> Assigned task
Using the entries below, quote exactly the span of lines that begins with the line containing "Nahari, G. (2018)." and ends with the final line.

(Data records)
-.-.-
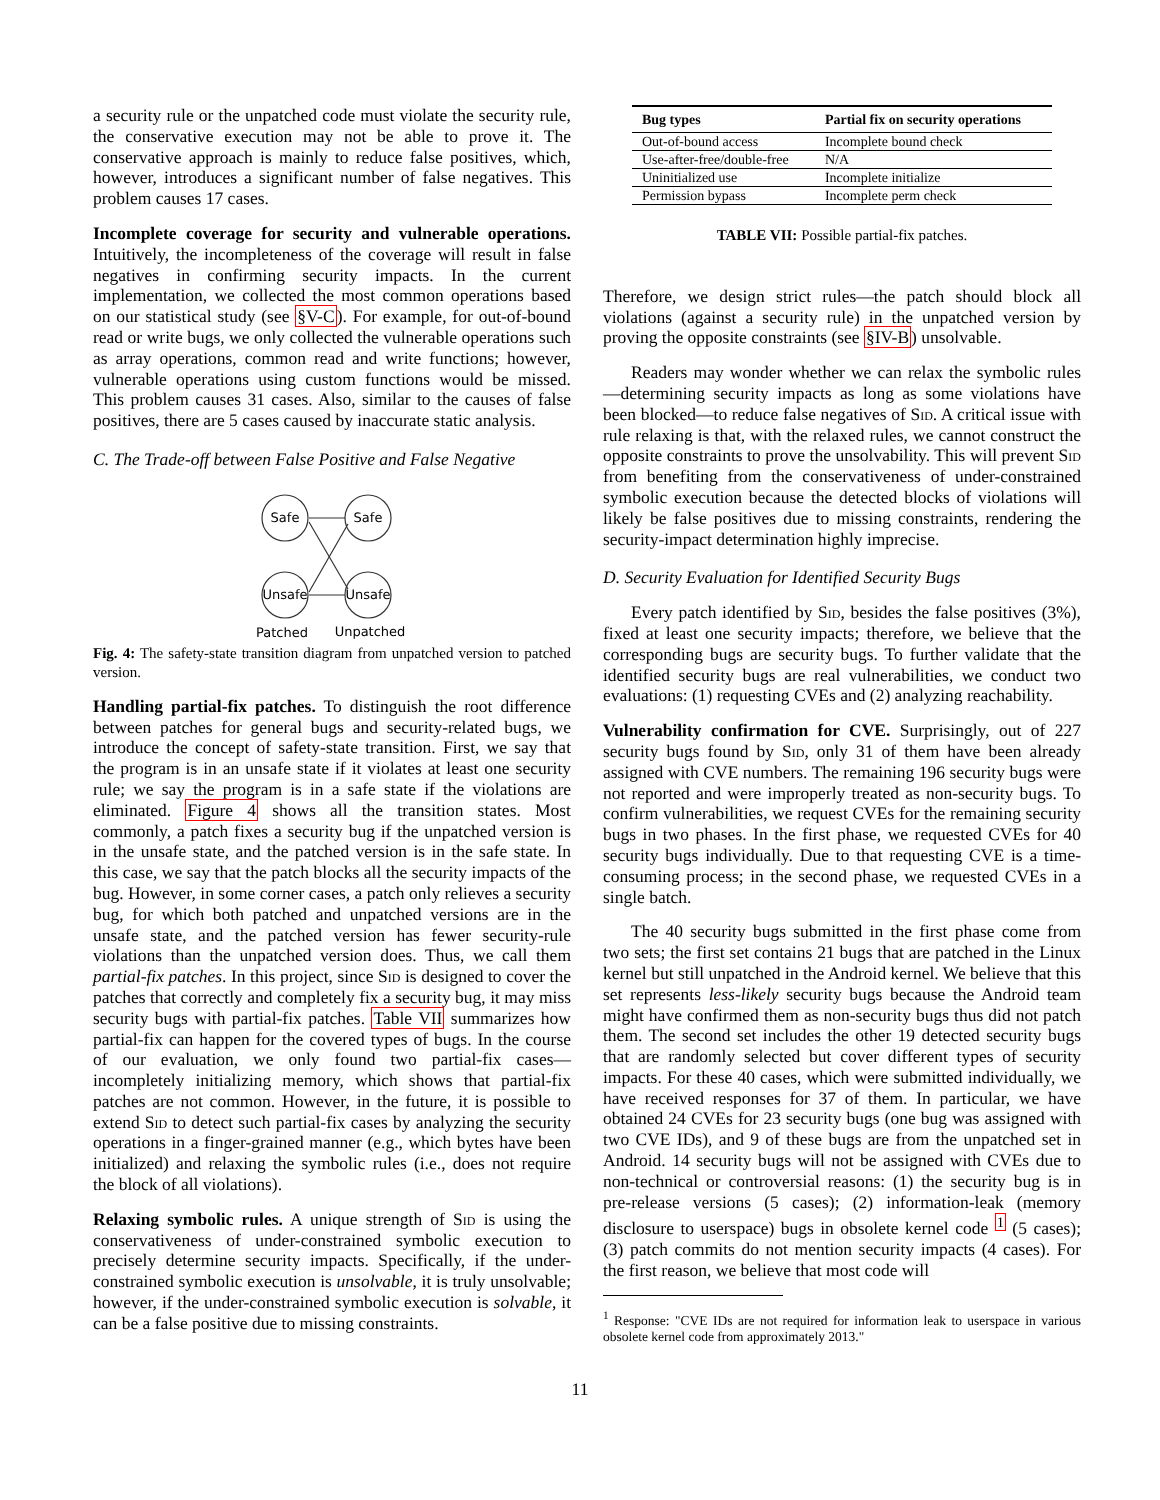a security rule or the unpatched code must violate the security rule, the conservative execution may not be able to prove it. The conservative approach is mainly to reduce false positives, which, however, introduces a significant number of false negatives. This problem causes 17 cases.
Incomplete coverage for security and vulnerable operations. Intuitively, the incompleteness of the coverage will result in false negatives in confirming security impacts. In the current implementation, we collected the most common operations based on our statistical study (see §V-C). For example, for out-of-bound read or write bugs, we only collected the vulnerable operations such as array operations, common read and write functions; however, vulnerable operations using custom functions would be missed. This problem causes 31 cases. Also, similar to the causes of false positives, there are 5 cases caused by inaccurate static analysis.
C. The Trade-off between False Positive and False Negative
Safe
Safe
Unsafe
Unsafe
Patched
Unpatched
Fig. 4: The safety-state transition diagram from unpatched version to patched version.
Handling partial-fix patches. To distinguish the root difference between patches for general bugs and security-related bugs, we introduce the concept of safety-state transition. First, we say that the program is in an unsafe state if it violates at least one security rule; we say the program is in a safe state if the violations are eliminated. Figure 4 shows all the transition states. Most commonly, a patch fixes a security bug if the unpatched version is in the unsafe state, and the patched version is in the safe state. In this case, we say that the patch blocks all the security impacts of the bug. However, in some corner cases, a patch only relieves a security bug, for which both patched and unpatched versions are in the unsafe state, and the patched version has fewer security-rule violations than the unpatched version does. Thus, we call them partial-fix patches. In this project, since Sid is designed to cover the patches that correctly and completely fix a security bug, it may miss security bugs with partial-fix patches. Table VII summarizes how partial-fix can happen for the covered types of bugs. In the course of our evaluation, we only found two partial-fix cases—incompletely initializing memory, which shows that partial-fix patches are not common. However, in the future, it is possible to extend Sid to detect such partial-fix cases by analyzing the security operations in a finger-grained manner (e.g., which bytes have been initialized) and relaxing the symbolic rules (i.e., does not require the block of all violations).
Relaxing symbolic rules. A unique strength of Sid is using the conservativeness of under-constrained symbolic execution to precisely determine security impacts. Specifically, if the under-constrained symbolic execution is unsolvable, it is truly unsolvable; however, if the under-constrained symbolic execution is solvable, it can be a false positive due to missing constraints.
| Bug types | Partial fix on security operations |
| --- | --- |
| Out-of-bound access | Incomplete bound check |
| Use-after-free/double-free | N/A |
| Uninitialized use | Incomplete initialize |
| Permission bypass | Incomplete perm check |
TABLE VII: Possible partial-fix patches.
Therefore, we design strict rules—the patch should block all violations (against a security rule) in the unpatched version by proving the opposite constraints (see §IV-B) unsolvable.
Readers may wonder whether we can relax the symbolic rules—determining security impacts as long as some violations have been blocked—to reduce false negatives of Sid. A critical issue with rule relaxing is that, with the relaxed rules, we cannot construct the opposite constraints to prove the unsolvability. This will prevent Sid from benefiting from the conservativeness of under-constrained symbolic execution because the detected blocks of violations will likely be false positives due to missing constraints, rendering the security-impact determination highly imprecise.
D. Security Evaluation for Identified Security Bugs
Every patch identified by Sid, besides the false positives (3%), fixed at least one security impacts; therefore, we believe that the corresponding bugs are security bugs. To further validate that the identified security bugs are real vulnerabilities, we conduct two evaluations: (1) requesting CVEs and (2) analyzing reachability.
Vulnerability confirmation for CVE. Surprisingly, out of 227 security bugs found by Sid, only 31 of them have been already assigned with CVE numbers. The remaining 196 security bugs were not reported and were improperly treated as non-security bugs. To confirm vulnerabilities, we request CVEs for the remaining security bugs in two phases. In the first phase, we requested CVEs for 40 security bugs individually. Due to that requesting CVE is a time-consuming process; in the second phase, we requested CVEs in a single batch.
The 40 security bugs submitted in the first phase come from two sets; the first set contains 21 bugs that are patched in the Linux kernel but still unpatched in the Android kernel. We believe that this set represents less-likely security bugs because the Android team might have confirmed them as non-security bugs thus did not patch them. The second set includes the other 19 detected security bugs that are randomly selected but cover different types of security impacts. For these 40 cases, which were submitted individually, we have received responses for 37 of them. In particular, we have obtained 24 CVEs for 23 security bugs (one bug was assigned with two CVE IDs), and 9 of these bugs are from the unpatched set in Android. 14 security bugs will not be assigned with CVEs due to non-technical or controversial reasons: (1) the security bug is in pre-release versions (5 cases); (2) information-leak (memory disclosure to userspace) bugs in obsolete kernel code <sup>1</sup> (5 cases); (3) patch commits do not mention security impacts (4 cases). For the first reason, we believe that most code will
<sup>1</sup> Response: "CVE IDs are not required for information leak to userspace in various obsolete kernel code from approximately 2013."
11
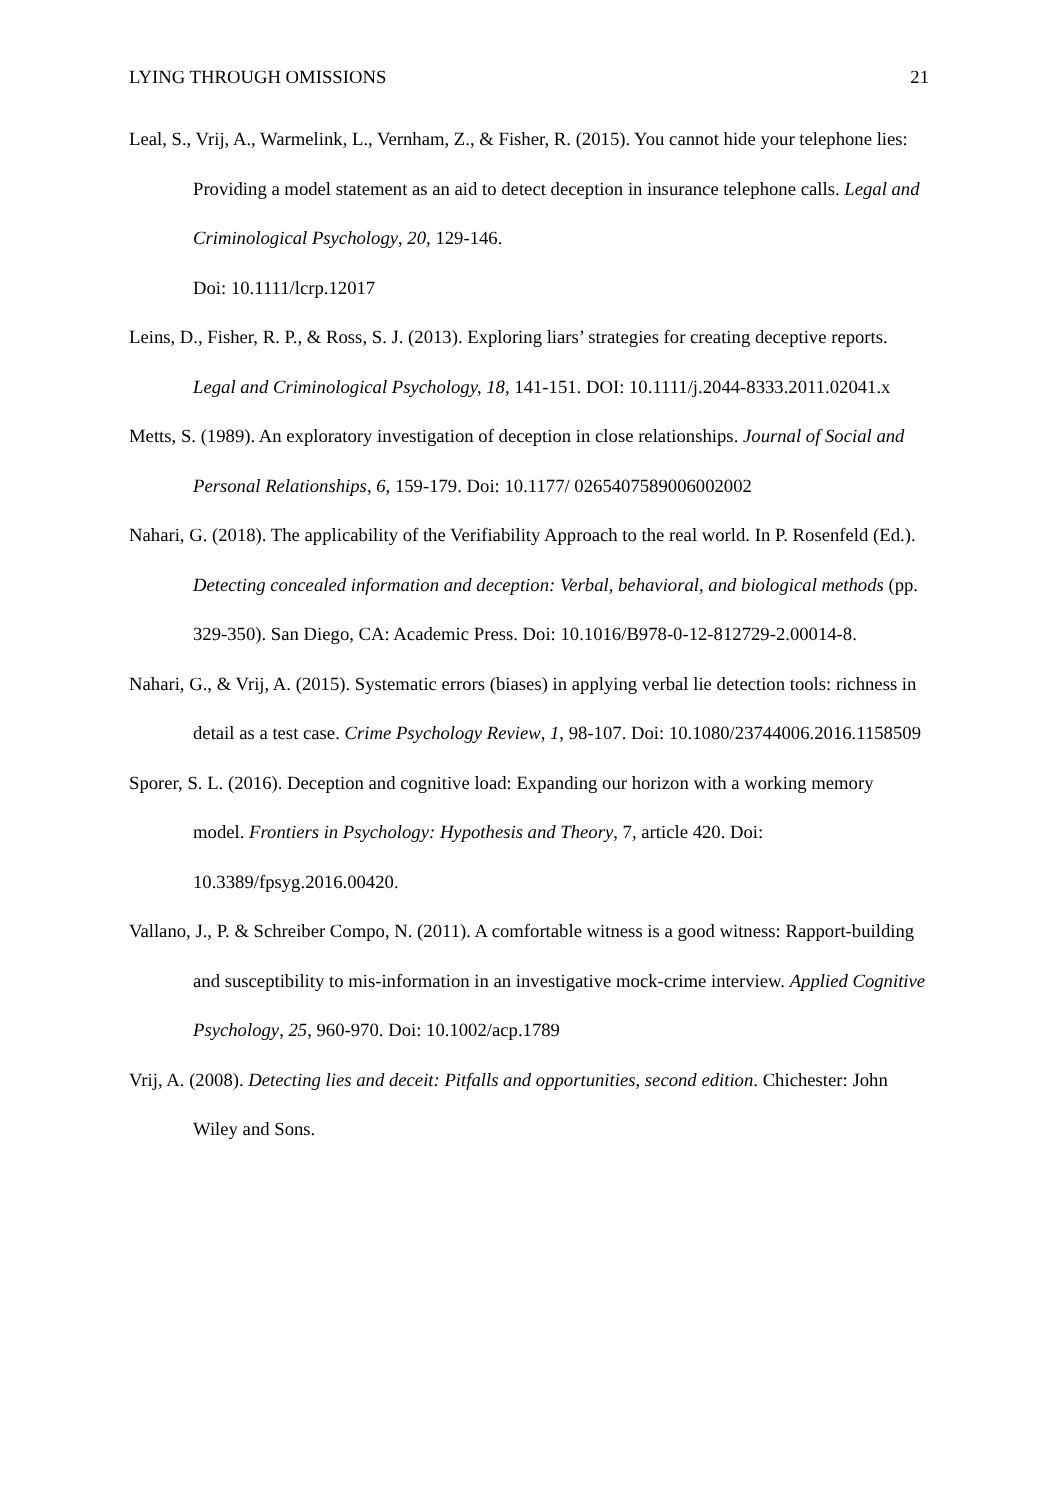LYING THROUGH OMISSIONS 21
Leal, S., Vrij, A., Warmelink, L., Vernham, Z., & Fisher, R. (2015). You cannot hide your telephone lies: Providing a model statement as an aid to detect deception in insurance telephone calls. Legal and Criminological Psychology, 20, 129-146.
Doi: 10.1111/lcrp.12017
Leins, D., Fisher, R. P., & Ross, S. J. (2013). Exploring liars’ strategies for creating deceptive reports. Legal and Criminological Psychology, 18, 141-151. DOI: 10.1111/j.2044-8333.2011.02041.x
Metts, S. (1989). An exploratory investigation of deception in close relationships. Journal of Social and Personal Relationships, 6, 159-179. Doi: 10.1177/ 0265407589006002002
Nahari, G. (2018). The applicability of the Verifiability Approach to the real world. In P. Rosenfeld (Ed.). Detecting concealed information and deception: Verbal, behavioral, and biological methods (pp. 329-350). San Diego, CA: Academic Press. Doi: 10.1016/B978-0-12-812729-2.00014-8.
Nahari, G., & Vrij, A. (2015). Systematic errors (biases) in applying verbal lie detection tools: richness in detail as a test case. Crime Psychology Review, 1, 98-107. Doi: 10.1080/23744006.2016.1158509
Sporer, S. L. (2016). Deception and cognitive load: Expanding our horizon with a working memory model. Frontiers in Psychology: Hypothesis and Theory, 7, article 420. Doi: 10.3389/fpsyg.2016.00420.
Vallano, J., P. & Schreiber Compo, N. (2011). A comfortable witness is a good witness: Rapport-building and susceptibility to mis-information in an investigative mock-crime interview. Applied Cognitive Psychology, 25, 960-970. Doi: 10.1002/acp.1789
Vrij, A. (2008). Detecting lies and deceit: Pitfalls and opportunities, second edition. Chichester: John Wiley and Sons.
-.-.-
> Output of the task
Nahari, G. (2018). The applicability of the Verifiability Approach to the real world. In P. Rosenfeld (Ed.). Detecting concealed information and deception: Verbal, behavioral, and biological methods (pp. 329-350). San Diego, CA: Academic Press. Doi: 10.1016/B978-0-12-812729-2.00014-8.
Nahari, G., & Vrij, A. (2015). Systematic errors (biases) in applying verbal lie detection tools: richness in detail as a test case. Crime Psychology Review, 1, 98-107. Doi: 10.1080/23744006.2016.1158509
Sporer, S. L. (2016). Deception and cognitive load: Expanding our horizon with a working memory model. Frontiers in Psychology: Hypothesis and Theory, 7, article 420. Doi: 10.3389/fpsyg.2016.00420.
Vallano, J., P. & Schreiber Compo, N. (2011). A comfortable witness is a good witness: Rapport-building and susceptibility to mis-information in an investigative mock-crime interview. Applied Cognitive Psychology, 25, 960-970. Doi: 10.1002/acp.1789
Vrij, A. (2008). Detecting lies and deceit: Pitfalls and opportunities, second edition. Chichester: John Wiley and Sons.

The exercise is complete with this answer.